As Donald Trump makes his way through the first month of his presidency, some in the gun industry are wondering what the future holds, and reflecting on the irony that the candidate who was the best option for gun rights might be bad news for gun sales while in office.
This story from CNN Money begins with a commonly held assertion: that President Obama was the greatest gun salesman in America, until Hillary Clinton ran to replace him.
Throughout 2016, the gun industry, along with gun owners across the nation, braced for a deluge of regulations, laws, and bans under a potential Clinton presidency.
Now that a Republican endorsed by the National Rifle Association is in the Oval Office, the story says sales of guns and ammo are falling, along with the share values of gun makers.
“And I know there was huge demand, all the manufacturers had huge orders, and then the day after the election, distributors were cancelling orders left and right just because they realized Trump’s coming in now.”
The story says that since Election Day, the two publicly traded gun manufacturers—Sturm Ruger & Co. (RGR), and the former Smith & Wesson, which rebranded its parent company name as American Outdoor Brand (AOBC)—have seen drops of more than 20 percent in their stock prices.
The Georgia-based AR-15 rifle and firearm accessory manufacturer say sales spike last year when it looked like Clinton was a shoe-in for the White House, the story says.
Marty Daniel, CEO and company founder, is seeing sales drop since the election, but he told Forbes he sees a promising long-term future for gun makers.

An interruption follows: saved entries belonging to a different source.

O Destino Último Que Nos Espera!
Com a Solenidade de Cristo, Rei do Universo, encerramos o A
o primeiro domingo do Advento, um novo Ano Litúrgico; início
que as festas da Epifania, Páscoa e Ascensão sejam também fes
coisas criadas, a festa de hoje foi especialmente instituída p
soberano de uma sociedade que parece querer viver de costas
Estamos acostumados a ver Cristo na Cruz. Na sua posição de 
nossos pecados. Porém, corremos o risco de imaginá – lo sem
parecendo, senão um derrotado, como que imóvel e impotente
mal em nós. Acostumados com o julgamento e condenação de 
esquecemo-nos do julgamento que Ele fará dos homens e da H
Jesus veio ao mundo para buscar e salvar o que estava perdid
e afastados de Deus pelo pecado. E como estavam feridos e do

Since breaking on the scene in 2001 and subsequently signing a $20 million contract with the U.S. Special Forces, Daniel Defense has seen ups and downs and has become one of the nation's largest privately held firearms manufacturer with $73 million in sales in 2016, the story says.
"Mrs Clinton was definitely aiming to take away gun rights," said Daniel in the story. "People overbought out of fear that they would not be able to buy guns in the future. If she had been elected our business would be going through the roof right now. We'd be doubling in size."
Daniel says he's not disappointed she lost because he's "more interested in conserving our gun rights than making a dollar."
“We are very much relieved in the long term. We know that 10 or 20 years down the road we’re going to remain in business. But we’ll see a little bit of a down cycle compared to the last few years. It will take about a year for the market to correct.”